Há muitas conversações sobre uma nova agenda que destaque a importância do envolvimento das mulheres para o futuro da humanidade. Às vezes, as mulheres são consideradas em conjunto com as crianças, uma atitude que, convenientemente, ignora o patriarcado, que causou a exclusão histórica das mulheres dos processos de tomada de decisões em todas as esferas. Outro mantra que está se tornando popular é que precisamos investir em parceiros locais para preparar as respostas humanitárias mais eficazes. A impressão que tenho é que todo mundo está falando por falar, e, infelizmente, ninguém está realmente ouvindo.

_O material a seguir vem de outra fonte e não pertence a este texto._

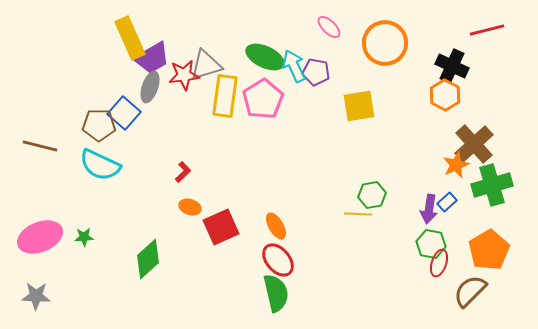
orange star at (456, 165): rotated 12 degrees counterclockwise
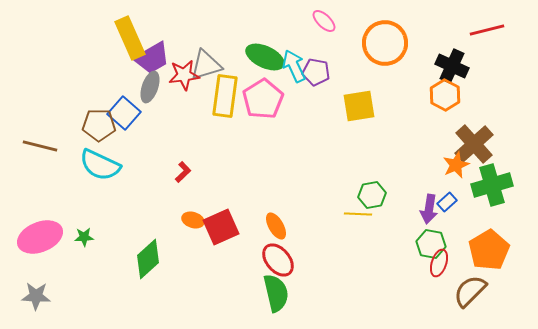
pink ellipse at (329, 27): moved 5 px left, 6 px up
orange ellipse at (190, 207): moved 3 px right, 13 px down
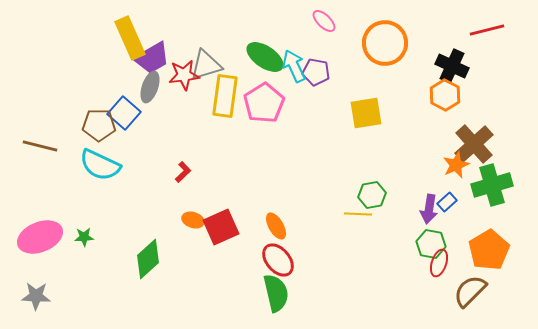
green ellipse at (265, 57): rotated 9 degrees clockwise
pink pentagon at (263, 99): moved 1 px right, 4 px down
yellow square at (359, 106): moved 7 px right, 7 px down
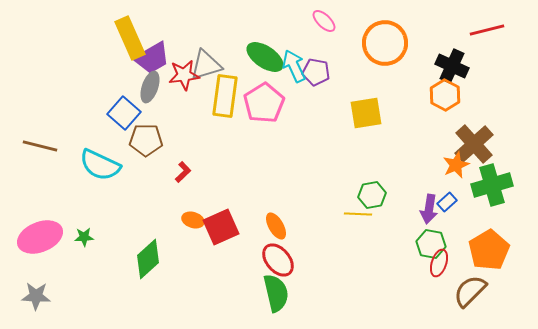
brown pentagon at (99, 125): moved 47 px right, 15 px down
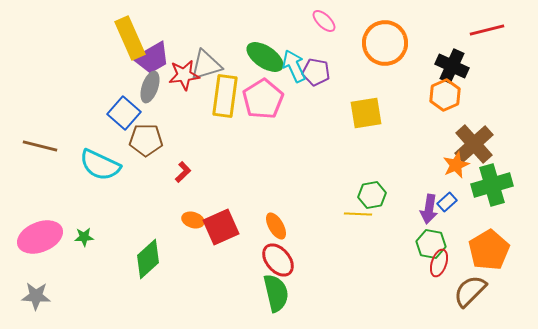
orange hexagon at (445, 95): rotated 8 degrees clockwise
pink pentagon at (264, 103): moved 1 px left, 4 px up
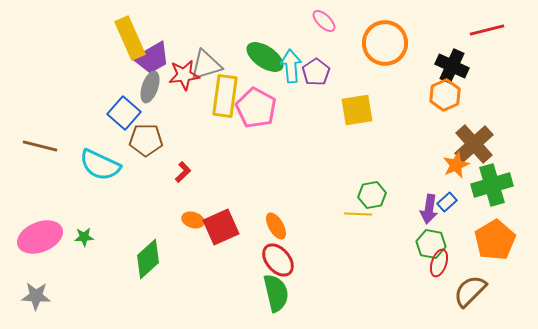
cyan arrow at (294, 66): moved 3 px left; rotated 20 degrees clockwise
purple pentagon at (316, 72): rotated 28 degrees clockwise
pink pentagon at (263, 99): moved 7 px left, 9 px down; rotated 12 degrees counterclockwise
yellow square at (366, 113): moved 9 px left, 3 px up
orange pentagon at (489, 250): moved 6 px right, 10 px up
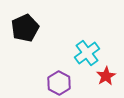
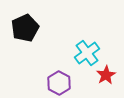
red star: moved 1 px up
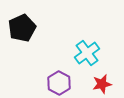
black pentagon: moved 3 px left
red star: moved 4 px left, 9 px down; rotated 18 degrees clockwise
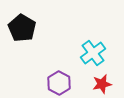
black pentagon: rotated 16 degrees counterclockwise
cyan cross: moved 6 px right
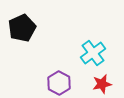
black pentagon: rotated 16 degrees clockwise
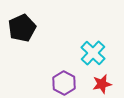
cyan cross: rotated 10 degrees counterclockwise
purple hexagon: moved 5 px right
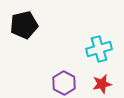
black pentagon: moved 2 px right, 3 px up; rotated 12 degrees clockwise
cyan cross: moved 6 px right, 4 px up; rotated 30 degrees clockwise
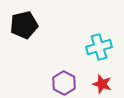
cyan cross: moved 2 px up
red star: rotated 30 degrees clockwise
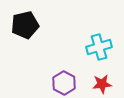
black pentagon: moved 1 px right
red star: rotated 24 degrees counterclockwise
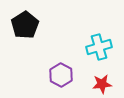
black pentagon: rotated 20 degrees counterclockwise
purple hexagon: moved 3 px left, 8 px up
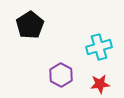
black pentagon: moved 5 px right
red star: moved 2 px left
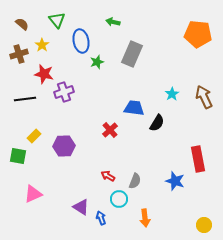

Assim, enquanto os homens vestindo ternos abarrotavam o elegante hotel Hilton em Istambul, um pequeno, mas apaixonado grupo de mulheres que trabalham em respostas de emergência se reuniram em sua própria cúpula alternativa. Com apoio do governo australiano, o primeiro Encontro de Mulheres sobre Emergências, promovido pela ActionAid, proporcionou espaço para que lideranças femininas de África, Ásia e Pacífico se organizassem e mobilizassem para desafiar o status quo. O evento reuniu organizações de mulheres e lideranças locais que responderam a emergências recentes, como o tufão Haiyan, nas Filipinas; a crise do Ebola, na Libéria; a seca no Quênia; e os ciclones tropicais no Pacífico.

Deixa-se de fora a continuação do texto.